*** Begin section ***

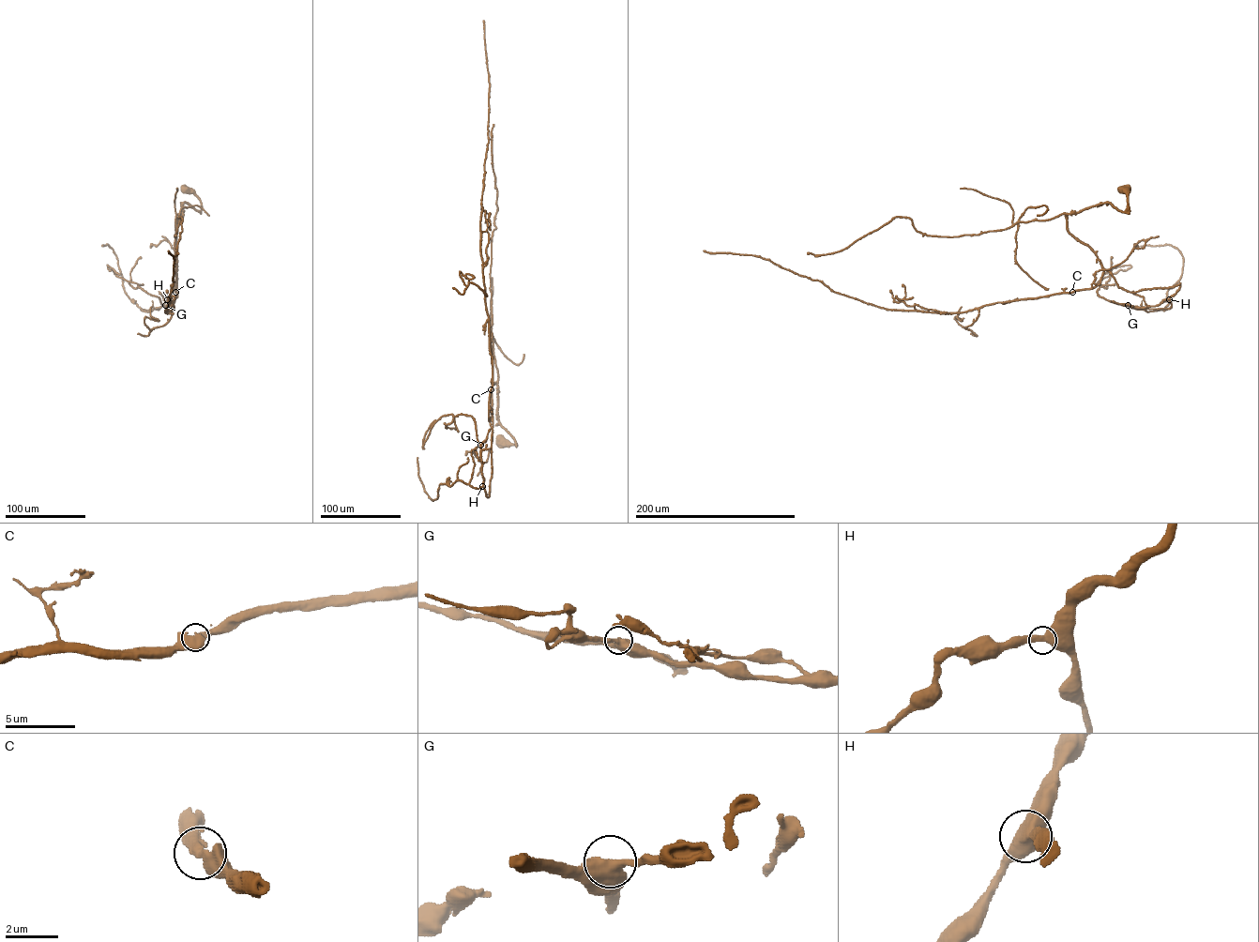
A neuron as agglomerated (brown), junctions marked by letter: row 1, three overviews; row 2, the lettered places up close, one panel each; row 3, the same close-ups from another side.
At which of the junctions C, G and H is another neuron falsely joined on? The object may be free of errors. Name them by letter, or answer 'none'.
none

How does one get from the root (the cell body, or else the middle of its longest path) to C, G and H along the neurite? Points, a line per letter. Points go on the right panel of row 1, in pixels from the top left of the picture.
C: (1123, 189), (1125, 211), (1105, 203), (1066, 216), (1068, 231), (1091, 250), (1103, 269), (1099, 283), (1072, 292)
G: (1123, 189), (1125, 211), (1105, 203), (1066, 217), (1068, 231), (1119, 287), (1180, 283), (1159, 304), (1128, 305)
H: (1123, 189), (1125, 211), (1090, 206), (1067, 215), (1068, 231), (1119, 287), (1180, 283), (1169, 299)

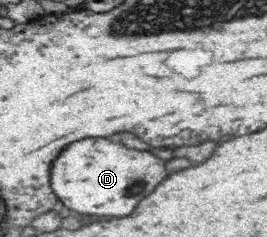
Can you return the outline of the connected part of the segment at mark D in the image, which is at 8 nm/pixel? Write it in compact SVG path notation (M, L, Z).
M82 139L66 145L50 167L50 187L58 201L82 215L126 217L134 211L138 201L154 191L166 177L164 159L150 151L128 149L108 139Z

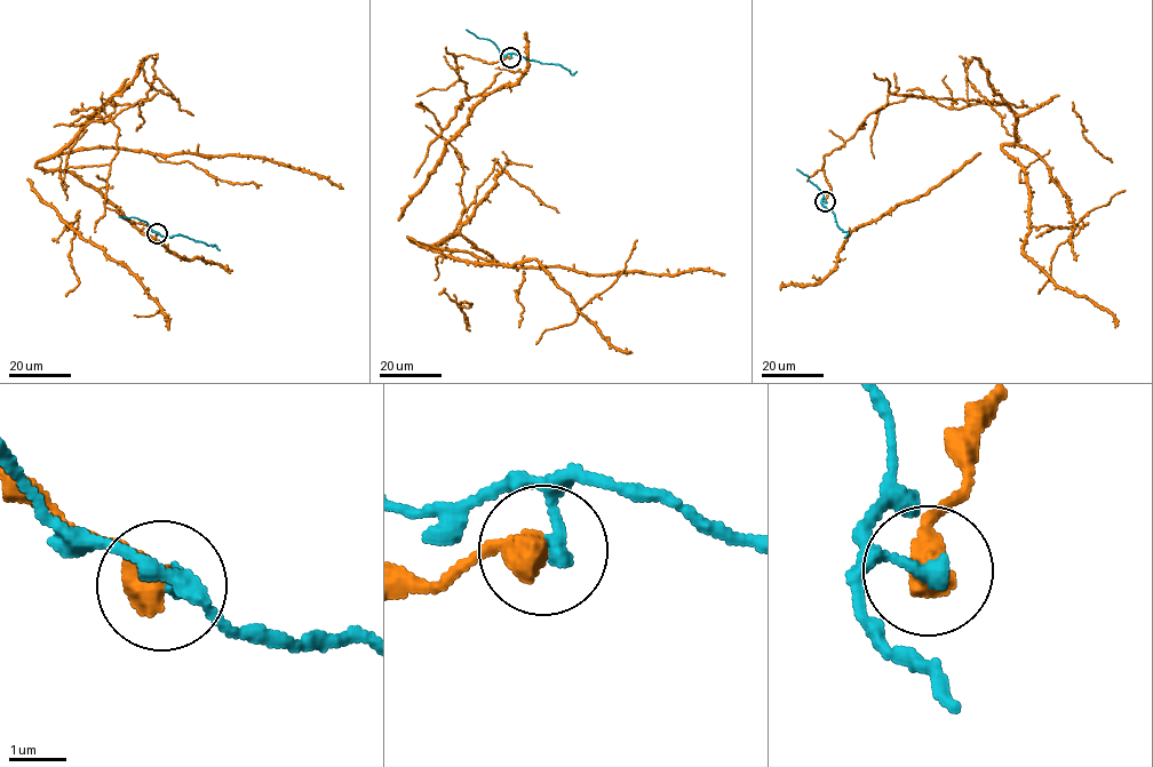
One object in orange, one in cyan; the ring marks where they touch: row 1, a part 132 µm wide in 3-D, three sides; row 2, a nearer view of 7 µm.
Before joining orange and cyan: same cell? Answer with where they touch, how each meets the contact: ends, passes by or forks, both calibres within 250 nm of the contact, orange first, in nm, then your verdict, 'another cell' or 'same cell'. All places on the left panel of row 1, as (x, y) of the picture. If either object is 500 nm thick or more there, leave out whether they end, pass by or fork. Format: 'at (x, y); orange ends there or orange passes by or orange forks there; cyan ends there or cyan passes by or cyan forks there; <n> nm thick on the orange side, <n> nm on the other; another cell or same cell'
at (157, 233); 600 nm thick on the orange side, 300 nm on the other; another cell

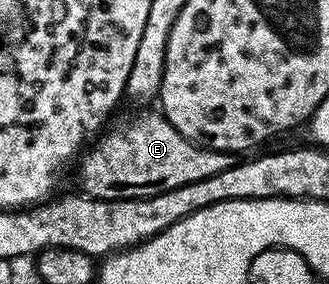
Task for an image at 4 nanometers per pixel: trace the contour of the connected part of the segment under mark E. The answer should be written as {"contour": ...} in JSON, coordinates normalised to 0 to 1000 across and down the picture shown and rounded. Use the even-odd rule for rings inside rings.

*** End section ***

What you will do:
Transcribe the full listing exactly, but keep every image out of it.

Finished task:
A neuron as agglomerated (brown), junctions marked by letter: row 1, three overviews; row 2, the lettered places up close, one panel each; row 3, the same close-ups from another side.
At which of the junctions C, G and H is another neuron falsely joined on? The object may be free of errors. Name them by letter, or answer 'none'.
none

How does one get from the root (the cell body, or else the middle of its longest path) to C, G and H along the neurite? Points, a line per letter. Points go on the right panel of row 1, in pixels from the top left of the picture.
C: (1123, 189), (1125, 211), (1105, 203), (1066, 216), (1068, 231), (1091, 250), (1103, 269), (1099, 283), (1072, 292)
G: (1123, 189), (1125, 211), (1105, 203), (1066, 217), (1068, 231), (1119, 287), (1180, 283), (1159, 304), (1128, 305)
H: (1123, 189), (1125, 211), (1090, 206), (1067, 215), (1068, 231), (1119, 287), (1180, 283), (1169, 299)

Can you return the outline of the connected part of the segment at mark D in the image, which is at 8 nm/pixel? Write it in compact SVG path notation (M, L, Z).
M82 139L66 145L50 167L50 187L58 201L82 215L126 217L134 211L138 201L154 191L166 177L164 159L150 151L128 149L108 139Z

One object in orange, one in cyan; the ring marks where they touch: row 1, a part 132 µm wide in 3-D, three sides; row 2, a nearer view of 7 µm.
Before joining orange and cyan: same cell? Answer with where they touch, how each meets the contact: ends, passes by or forks, both calibres within 250 nm of the contact, orange first, in nm, then your verdict, 'another cell' or 'same cell'. All places on the left panel of row 1, as (x, y) of the picture. If either object is 500 nm thick or more there, leave out whether they end, pass by or fork. Format: 'at (x, y); orange ends there or orange passes by or orange forks there; cyan ends there or cyan passes by or cyan forks there; <n> nm thick on the orange side, <n> nm on the other; another cell or same cell'
at (157, 233); 600 nm thick on the orange side, 300 nm on the other; another cell

Task for an image at 4 nanometers per pixel: trace the contour of the connected part of the segment under mark E. The answer should be written as {"contour": ...} in JSON, coordinates normalised to 0 to 1000 across and down the picture shown and rounded. Use the even-odd rule for rings inside rings.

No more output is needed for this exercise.